Say what?That information should have made me feel a lot better, but it didn’t.
“And secondly, why are you stressing about this right now? You just told me you don’t want to settle down. You’re all in for this casual partnership.” Xander almost sounded like he was angry. “The physical without the emotional.”
“I am all in,” I said, trying not to get upset at his tone. I was sharing something real with him and he was acting like his old dickish self. “But I’m only eighteen. Eventually I’ll want more. I will want to have it all.”
I didn’t think he was going to answer, and I was about to push myself away from him when he spoke, resigned, “Humans aren’t your only option. Most Royales might not, in general, form long-term bonded relationships … but we are starting to change. So, never say never on that front. Or, as you said, there are the other houses. There’s usually no cross-mated relationships between the houses, but if that’s something you need to be happy, I will make sure no one questions you.”

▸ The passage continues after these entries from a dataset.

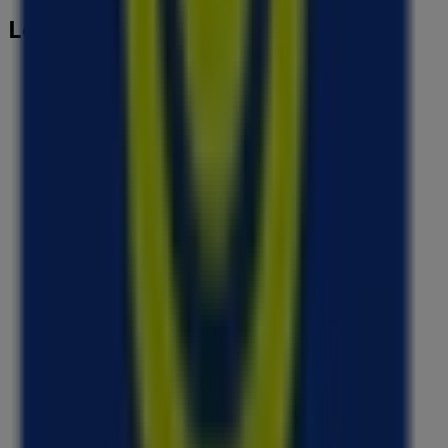
Les magasins les plus proches
McDonald's
ZAC du Perget Bd Victor Hugo, Colomiers
57 m
Ouvert
Chaussea
31 Rue Centre, Colomiers
93 m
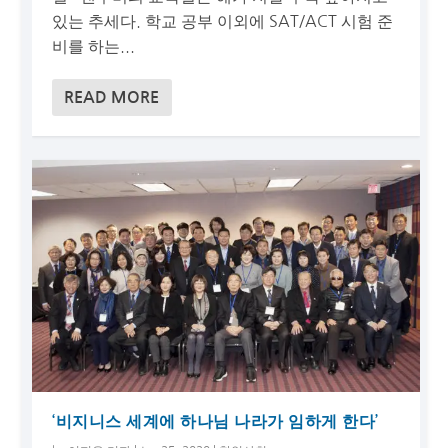
있는 추세다. 학교 공부 이외에 SAT/ACT 시험 준
비를 하는...
READ MORE
‘비지니스 세계에 하나님 나라가 임하게 한다’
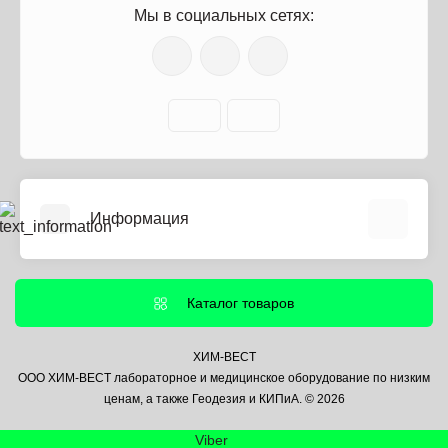
Мы в социальных сетях:
Информация
О нас
Информация о доставке
Каталог товаров
Политика безопасности
Условия соглашения
ХИМ-ВЕСТ
ООО ХИМ-ВЕСТ лабораторное и медицинское оборудование по низким
Контакты
ценам, а также Геодезия и КИПиА. © 2026
Связаться с нами
Viber
Возврат товара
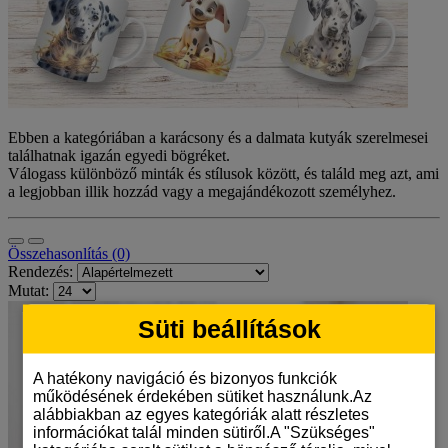
Ebben a kategóriában a karácsony és a dalmata kutyák szerelmesei
találhatnak igazán egyedi bögréket.
Válogass különböző minták és stílusok között, és találd meg azt, ami
a legjobban illik hozzád vagy a megajándékozott személyhez.
Összehasonlítás (0)
Rendezés:
Mutat:
Süti beállítások
A hatékony navigáció és bizonyos funkciók
működésének érdekében sütiket használunk.Az
alábbiakban az egyes kategóriák alatt részletes
információkat talál minden sütiről.A "Szükséges"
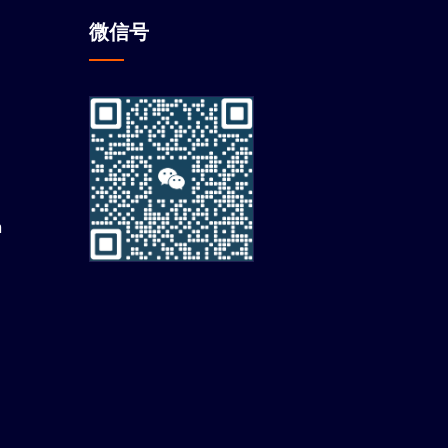
微信
号
m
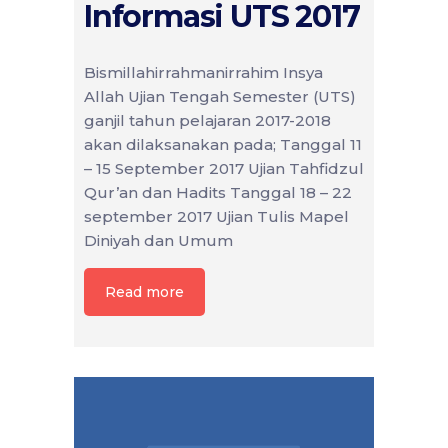
Informasi UTS 2017
Bismillahirrahmanirrahim Insya
Allah Ujian Tengah Semester (UTS)
ganjil tahun pelajaran 2017-2018
akan dilaksanakan pada; Tanggal 11
– 15 September 2017 Ujian Tahfidzul
Qur’an dan Hadits Tanggal 18 – 22
september 2017 Ujian Tulis Mapel
Diniyah dan Umum
Read more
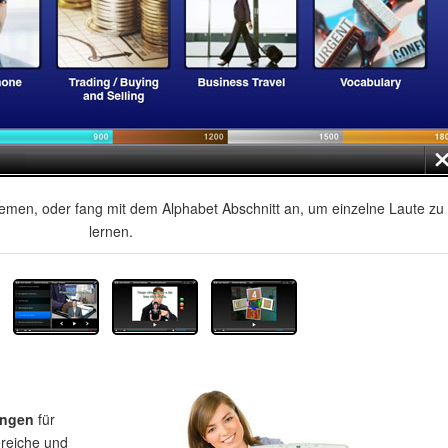
men, oder fang mit dem Alphabet Abschnitt an, um einzelne Laute zu
lernen.
ungen
für
ereiche und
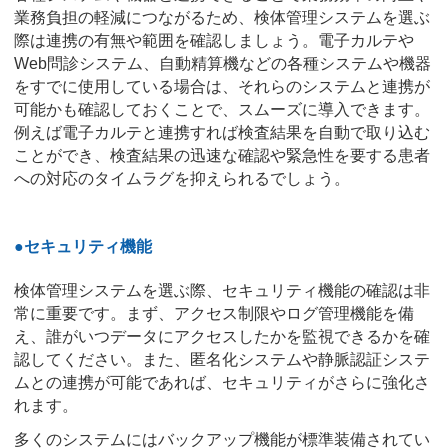
業務負担の軽減につながるため、検体管理システムを選ぶ
際は連携の有無や範囲を確認しましょう。電子カルテや
Web問診システム、自動精算機などの各種システムや機器
をすでに使用している場合は、それらのシステムと連携が
可能かも確認しておくことで、スムーズに導入できます。
例えば電子カルテと連携すれば検査結果を自動で取り込む
ことができ、検査結果の迅速な確認や緊急性を要する患者
への対応のタイムラグを抑えられるでしょう。
●セキュリティ機能
検体管理システムを選ぶ際、セキュリティ機能の確認は非
常に重要です。まず、アクセス制限やログ管理機能を備
え、誰がいつデータにアクセスしたかを監視できるかを確
認してください。また、匿名化システムや静脈認証システ
ムとの連携が可能であれば、セキュリティがさらに強化さ
れます。
多くのシステムにはバックアップ機能が標準装備されてい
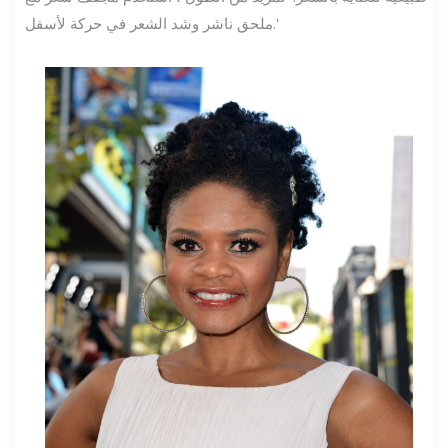
ملحق ناشر وشد الشعر في حركة لأسفل.'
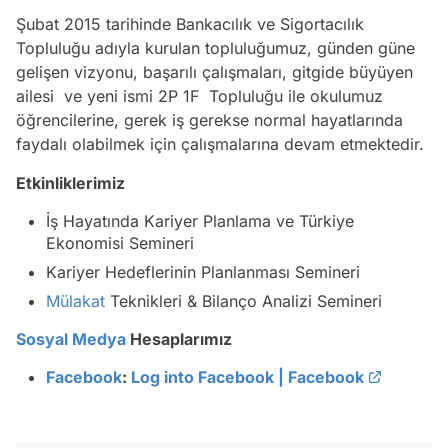
Şubat 2015 tarihinde Bankacılık ve Sigortacılık
Topluluğu adıyla kurulan topluluğumuz, günden güne
gelişen vizyonu, başarılı çalışmaları, gitgide büyüyen
ailesi ve yeni ismi 2P 1F Topluluğu ile okulumuz
öğrencilerine, gerek iş gerekse normal hayatlarında
faydalı olabilmek için çalışmalarına devam etmektedir.
Etkinliklerimiz
İş Hayatında Kariyer Planlama ve Türkiye
Ekonomisi Semineri
Kariyer Hedeflerinin Planlanması Semineri
Mülakat
Teknikleri & Bilanço Analizi Semineri
Sosyal Medya
Hesaplarımız
Facebook
:
Log into Facebook | Facebook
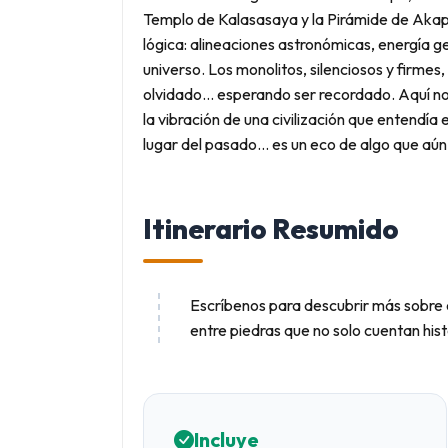
Templo de Kalasasaya y la Pirámide de Akap
lógica: alineaciones astronómicas, energía 
universo. Los monolitos, silenciosos y firme
olvidado… esperando ser recordado. Aquí no 
la vibración de una civilización que entendía
lugar del pasado… es un eco de algo que aún 
Itinerario Resumido
Escríbenos para descubrir más sobre 
entre piedras que no solo cuentan hi
Incluye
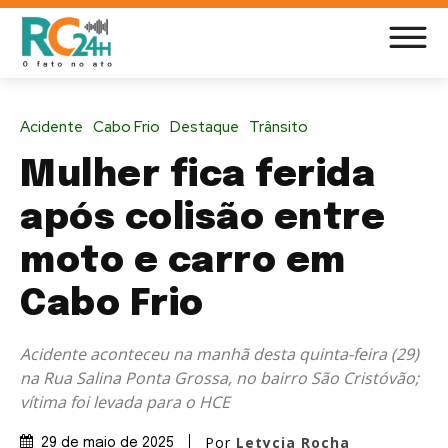
Acidente
Cabo Frio
Destaque
Trânsito
Mulher fica ferida
após colisão entre
moto e carro em
Cabo Frio
Acidente aconteceu na manhã desta quinta-feira (29)
na Rua Salina Ponta Grossa, no bairro São Cristóvão;
vítima foi levada para o HCE
Por
Letycia Rocha
29 de maio de 2025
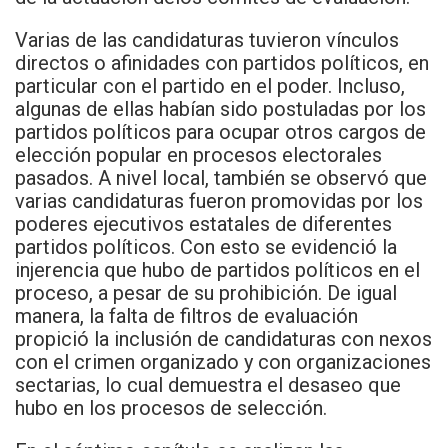
Varias de las candidaturas tuvieron vínculos
directos o afinidades con partidos políticos, en
particular con el partido en el poder. Incluso,
algunas de ellas habían sido postuladas por los
partidos políticos para ocupar otros cargos de
elección popular en procesos electorales
pasados. A nivel local, también se observó que
varias candidaturas fueron promovidas por los
poderes ejecutivos estatales de diferentes
partidos políticos. Con esto se evidenció la
injerencia que hubo de partidos políticos en el
proceso, a pesar de su prohibición. De igual
manera, la falta de filtros de evaluación
propició la inclusión de candidaturas con nexos
con el crimen organizado y con organizaciones
sectarias, lo cual demuestra el desaseo que
hubo en los procesos de selección.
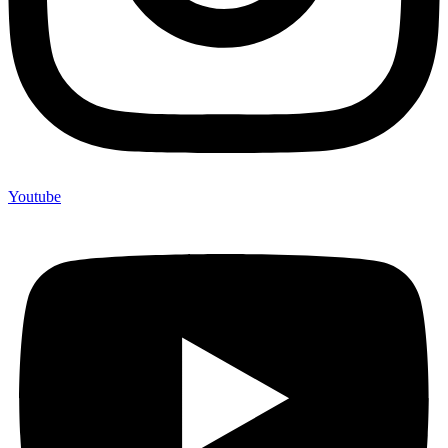
Youtube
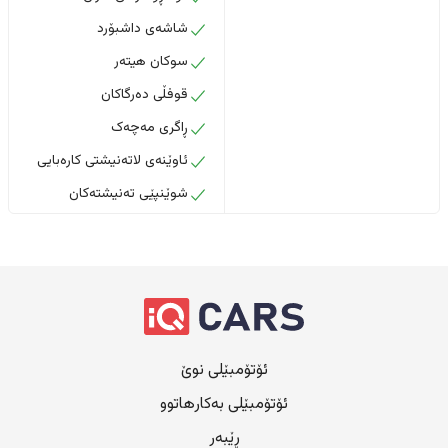
شاشەی داشبۆرد
سوکان هیتەر
قوفڵی دەرگاکان
ڕاگری مەچەک
ئاوێنەی لاتەنیشتی کارەبایی
شوێنپێی تەنیشتەکان
ئۆتۆمبێلی نوێ
ئۆتۆمبێلی بەکارهاتوو
ڕێبەر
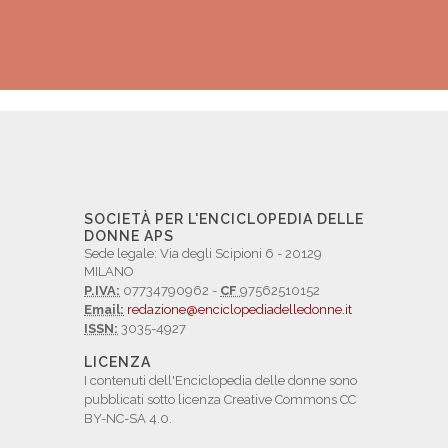
SOCIETÀ PER L'ENCICLOPEDIA DELLE
DONNE APS
Sede legale: Via degli Scipioni 6 - 20129
MILANO
P.IVA:
07734790962 -
CF
97562510152
Email:
redazione@enciclopediadelledonne.it
ISSN:
3035-4927
LICENZA
I contenuti dell'Enciclopedia delle donne sono
pubblicati sotto licenza Creative Commons CC
BY-NC-SA 4.0.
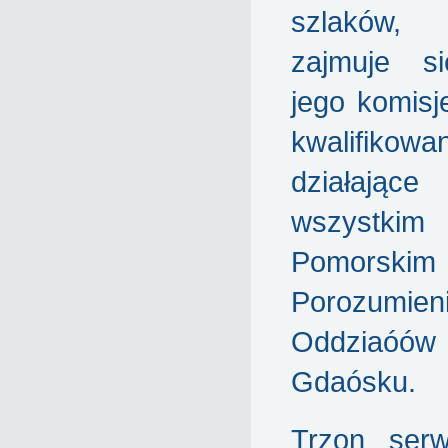
szlaków,
zajmuje s
jego komisje
kwalifikowa
działając
wszystk
Pomorskim
Porozumien
Oddziaóó
Gdaósku.
Trzon ser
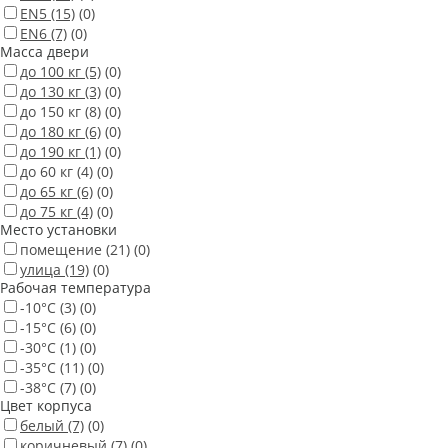
EN5
(15)
(0)
EN6
(7)
(0)
Масса двери
до 100 кг
(5)
(0)
до 130 кг
(3)
(0)
до 150 кг
(8)
(0)
до 180 кг
(6)
(0)
до 190 кг
(1)
(0)
до 60 кг
(4)
(0)
до 65 кг
(6)
(0)
до 75 кг
(4)
(0)
Место установки
помещение
(21)
(0)
улица
(19)
(0)
Рабочая температура
-10°С
(3)
(0)
-15°С
(6)
(0)
-30°С
(1)
(0)
-35°С
(11)
(0)
-38°С
(7)
(0)
Цвет корпуса
белый
(7)
(0)
коричневый
(7)
(0)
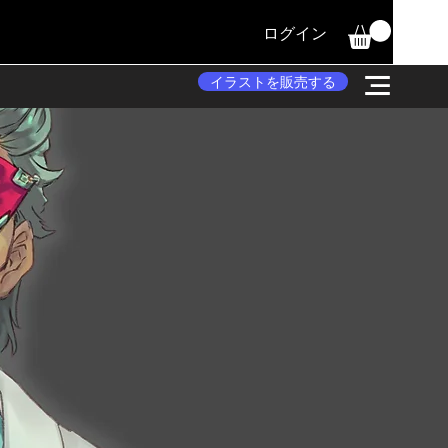
ログイン
イラストを販売する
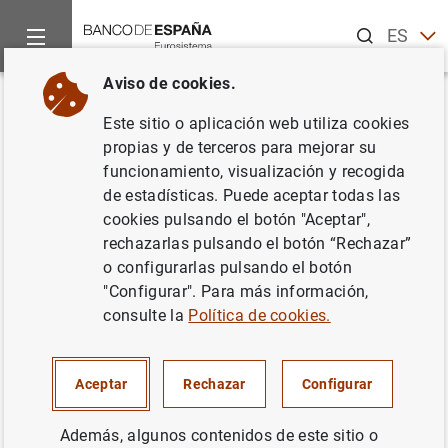
Buscar
ES
EN
Aviso de cookies.
Inicio
Publicaciones
Análisis económico e investigación
D
Volver
Este sitio o aplicación web utiliza cookies
El papel de la política
propias y de terceros para mejorar su
funcionamiento, visualización y recogida
macroprudencial en la
de estadísticas. Puede aceptar todas las
estabilización de las
cookies pulsando el botón "Aceptar",
rechazarlas pulsando el botón “Rechazar”
fluctuaciones macrofinancieras.
o configurarlas pulsando el botón
Conferencia de Estabilidad
"Configurar". Para más información,
consulte la
Política de cookies.
Financiera/Banco de Portugal,
Lisboa (Portugal), 2 de octubre
Aceptar
Rechazar
Configurar
de 2023
Además, algunos contenidos de este sitio o
12/02/2024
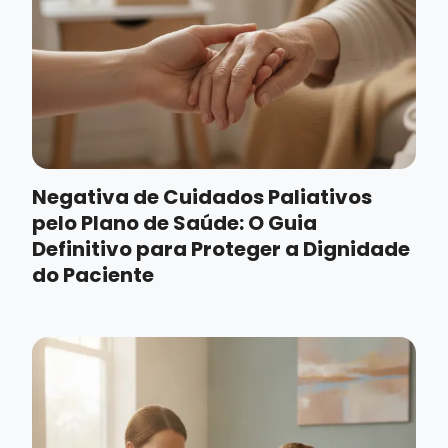
Negativa de Cuidados Paliativos
pelo Plano de Saúde: O Guia
Definitivo para Proteger a Dignidade
do Paciente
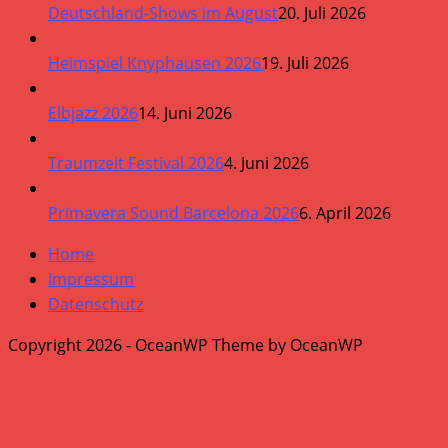
Deutschland-Shows im August
20. Juli 2026
Heimspiel Knyphausen 2026
19. Juli 2026
Elbjazz 2026
14. Juni 2026
Traumzeit Festival 2026
4. Juni 2026
Primavera Sound Barcelona 2026
6. April 2026
Home
Impressum
Datenschutz
Copyright 2026 - OceanWP Theme by OceanWP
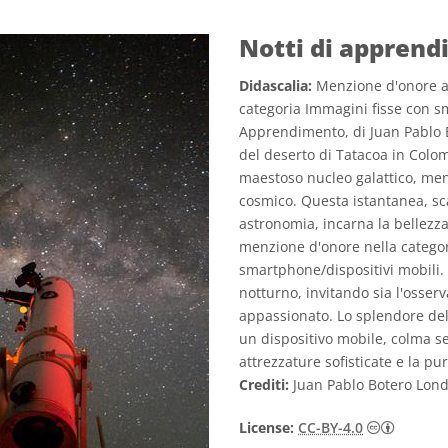
Notti di appren
Didascalia:
Menzione d'onore al
categoria Immagini fisse con sm
Apprendimento, di Juan Pablo B
del deserto di Tatacoa in Colom
maestoso nucleo galattico, me
cosmico. Questa istantanea, sc
astronomia, incarna la bellezza
menzione d'onore nella categor
smartphone/dispositivi mobili.
notturno, invitando sia l'osser
appassionato. Lo splendore del
un dispositivo mobile, colma sen
attrezzature sofisticate e la pu
Crediti:
Juan Pablo Botero Lond
Creativ
License:
CC-BY-4.0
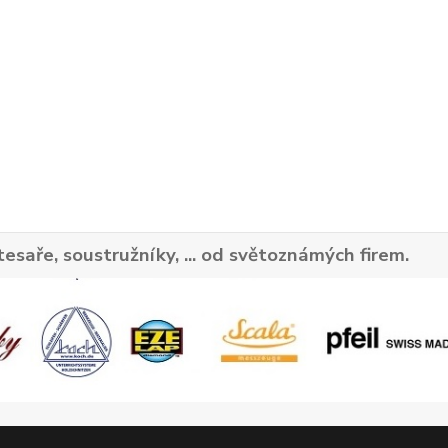
tesaře, soustružníky, ... od světoznámých firem.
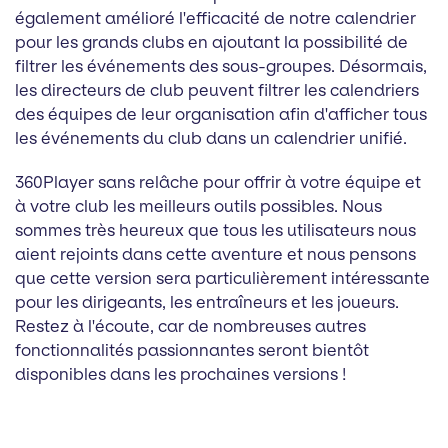
également amélioré l'efficacité de notre calendrier
pour les grands clubs en ajoutant la possibilité de
filtrer les événements des sous-groupes. Désormais,
les directeurs de club peuvent filtrer les calendriers
des équipes de leur organisation afin d'afficher tous
les événements du club dans un calendrier unifié.
360Player sans relâche pour offrir à votre équipe et
à votre club les meilleurs outils possibles. Nous
sommes très heureux que tous les utilisateurs nous
aient rejoints dans cette aventure et nous pensons
que cette version sera particulièrement intéressante
pour les dirigeants, les entraîneurs et les joueurs.
Restez à l'écoute, car de nombreuses autres
fonctionnalités passionnantes seront bientôt
disponibles dans les prochaines versions !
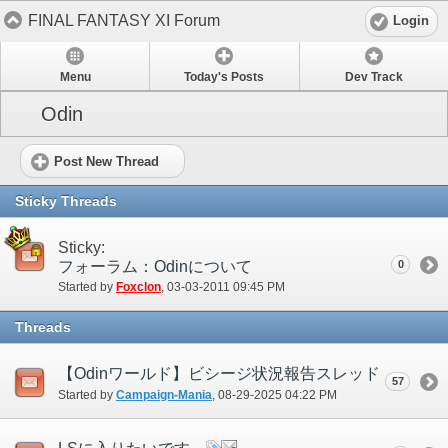
FINAL FANTASY XI Forum
Login
Menu
Today's Posts
Dev Track
Odin
Post New Thread
Sticky Threads
Sticky:
フォーラム：Odinについて
0
Started by
Foxclon
‎, 03-03-2011 09:45 PM
Threads
【Odinワールド】ビシージ状況報告スレッド
57
Started by
Campaign-Mania
‎, 08-29-2025 04:22 PM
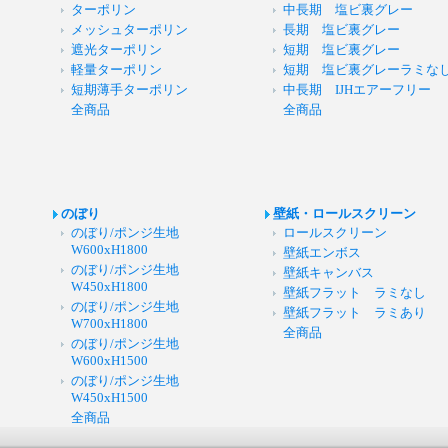
ターポリン
中長期 塩ビ裏グレー
メッシュターポリン
長期 塩ビ裏グレー
遮光ターポリン
短期 塩ビ裏グレー
軽量ターポリン
短期 塩ビ裏グレーラミな
短期薄手ターポリン
中長期 IJHエアーフリー
全商品
全商品
のぼり
壁紙・ロールスクリーン
のぼり/ポンジ生地
ロールスクリーン
W600xH1800
壁紙エンボス
のぼり/ポンジ生地
壁紙キャンバス
W450xH1800
壁紙フラット ラミなし
のぼり/ポンジ生地
壁紙フラット ラミあり
W700xH1800
全商品
のぼり/ポンジ生地
W600xH1500
のぼり/ポンジ生地
W450xH1500
全商品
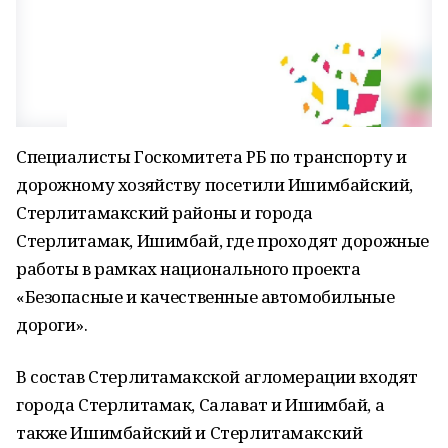
Специалисты Госкомитета РБ по транспорту и
дорожному хозяйству посетили Ишимбайский,
Стерлитамакский районы и города
Стерлитамак, Ишимбай, где проходят дорожные
работы в рамках национального проекта
«Безопасные и качественные автомобильные
дороги».
В состав Стерлитамакской агломерации входят
города Стерлитамак, Салават и Ишимбай, а
также Ишимбайский и Стерлитамакский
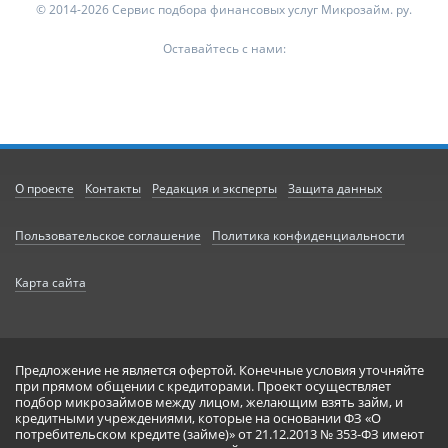
© 2014-2026 Сервис подбора финансовых услуг Микрозайм. ру.
Оставайтесь с нами:
О проекте
Контакты
Редакция и эксперты
Защита данных
Пользовательское соглашение
Политика конфиденциальности
Карта сайта
Предложение не является офертой. Конечные условия уточняйте
при прямом общении с кредиторами. Проект осуществляет
подбор микрозаймов между лицом, желающим взять займ, и
кредитными учреждениями, которые на основании ФЗ «О
потребительском кредите (займе)» от 21.12.2013 № 353-ФЗ имеют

He was the one to break away and rise to the surface, and for the life of me I couldn’t figure out why my chest hurt when he did. When I surfaced next to him, I spun so I could see his face. A neutral expression met mine.
“Sorry if I upset you,” I said slowly. “I shouldn’t have unloaded my personal stuff on you.”
He shook his head, water droplets flying off him. “It’s fine. It’s good to make sure we’re on the same page still. For now, you and I are doing this no-strings-attached thing. The only stipulation from me is that you’re not with any other Daelighters or humans while we’re together. Royales are possessive during the time we’re together.”
I nodded. “I can agree to that, as long as you also don’t stray.”